Associations between the spatiotemporal distribution of Kawasaki disease and environmental factors: evidence supporting a multifactorial etiologic model

Abstract

The etiology of Kawasaki Disease (KD), the most common cause of acquired heart disease in children in developed countries, remains elusive, but could be multifactorial in nature as suggested by the numerous environmental and infectious exposures that have previously been linked to its epidemiology. There is still a lack of a comprehensive model describing these complex associations. We present a Bayesian disease model that provides insight in the spatiotemporal distribution of KD in Canada from 2004 to 2017. The disease model including environmental factors had improved Watanabe-Akaike information criterion (WAIC) compared to the base model which included only spatiotemporal and demographic effects and had excellent performance in recapitulating the spatiotemporal distribution of KD in Canada (98% and 86% spatial and temporal correlations, respectively). The model suggests an association between the distribution of KD and population composition, weather-related factors, aeroallergen exposure, pollution, atmospheric concentration of spores and algae, and the incidence of healthcare encounters for bacterial pneumonia or viral intestinal infections.
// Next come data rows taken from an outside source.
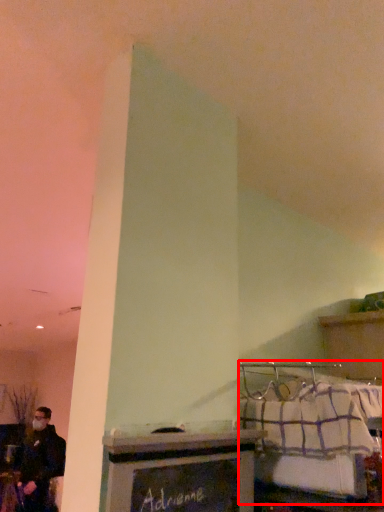
Question: From the image's perspective, what is the correct spatial positioning of bed (annotated by the red box) in reference to furniture?

Choices:
 (A) above
 (B) below

Answer: (A)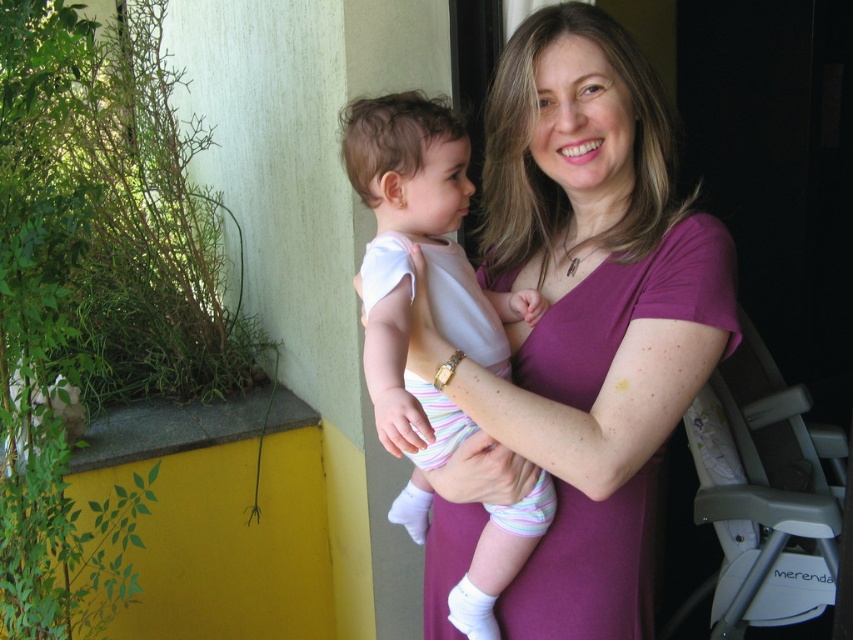
Between purple smooth shirt at center and white cotton onesie at center, which one has more height?

purple smooth shirt at center

The image size is (853, 640). Identify the location of purple smooth shirt at center. (579, 330).

Where is `purple smooth shirt at center`? The image size is (853, 640). purple smooth shirt at center is located at coordinates (579, 330).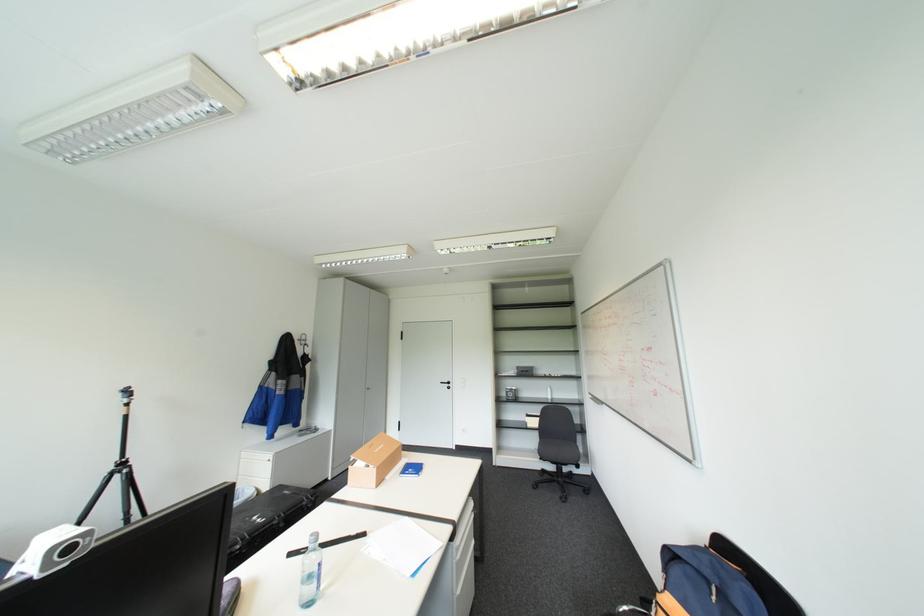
This model could be the basis of a hypothetical data-driven framework for the spatiotemporal distribution of KD. It also generates novel hypotheses about the etiology of KD, and provides a basis for the future development of a predictive and surveillance model.

Figure 1

Identification of KD patients and theoretical framework of the spatiotemporal matrix for use for modelling. The spatial and temporal scales were held constant for incidence of KD and the distribution of all predictive features so that data points at the same position in the matrix are aligned with each other in time and space. The temporal (1 month) and spatial (group of ~ 10 FSAs) calipers were decided based on density distribution of the incidence of KD. The example below (red bar) shows the alignment of the incidence of KD and of a generic predicting feature at a specific time and location in our spatiotemporal matrix. KD Kawasaki disease, n number, FSA Forward Sortation Area.

Figure 2

Posterior mean value for the temporal and spatial effects for the risk of Kawasaki disease (KD) in Canada from April 2004 to March 2017 based on the Bayesian hierarchical model. Standardized incidence rate above 1 indicate increased risks, and below 1 decreased risks. (a) Monthly temporal unstructured and structured trends. An increasing trend is visible for the unstructured effect (solid line) across time. The structured effect (dashed line) shows nearly no fluctuation. (b) The seasonal effect illustrates a below average standardized incidence rate for KD in September and a high risk in the winter months. (c) Mean spatially autocorrelated random effect, expressed as area-specific standardized incidence rate. Areas with standardized incidence rate larger than 1 have an above average risk compared to the rest of Canada, while standardized incidence rate smaller than 1 indicate a below average risk. The red colours in the Greater Toronto Area and around Halifax for example indicate a 50 to 90% increase of risk. For better visibility of small regions, an interactive map can be found in the online appendix. The spatial units (of the analysis regions consisting of several forward sorting areas) are indicated with boundaries and grey filling. White regions were added to the plot for easier orientation. For uncertainty estimates, see online appendix.

Figure 3

Association of factors with the standardized incidence rate for Kawasaki disease (KD). Distribution of the standardized incidence rate (line = median) based on the posteriors of the fixed effects (same as multivariable results in Table 1). The values represent the change in standardized incidence rates for a 1 standard deviation change in the predictor. A value below 1.0 (blue) indicates a negative association between the predictor and the standardized incidence rate for KD, and values above 1.0 (red) indicate a positive association. The background color of the labels indicates the type of predictor, with grey representing genetic and demographic factors, blue representing atmospheric pollution, red representing the incidence of healthcare encounters for various causes and green representing atmospheric concentration of biological particles. at.c atmospheric concentration, HE healthcare encounters.

Figure 4

Correlation between observed and modelled Kawasaki disease (KD) rates. Modelled rates have been obtained from the exponentiated risk ratios of the multivariable hierarchical Bayesian model posteriors, multiplied by the expected rate. (a) Multi-year mean of observed and modelled KD rates, where each dot represents 1 of the 100 regions (groups of forward sorting areas). (b) Regional mean of observed and modelled KD rates. The rates were aggregated across all of Canada, and each dot represents 1 month of the 13 years. (c) Time series of observed (black) vs modelled (red) KD rates averaged over Canada from April 2004 to March 2017.

Figure 5

Hypothetical framework of Kawasaki disease (KD) etiology and risk based on published evidence, our previously published environmental case control study and the evidence presented in our current spatiotemporal model of the spatiotemporal distribution of KD. Red indicates higher risk while green indicates lower risk.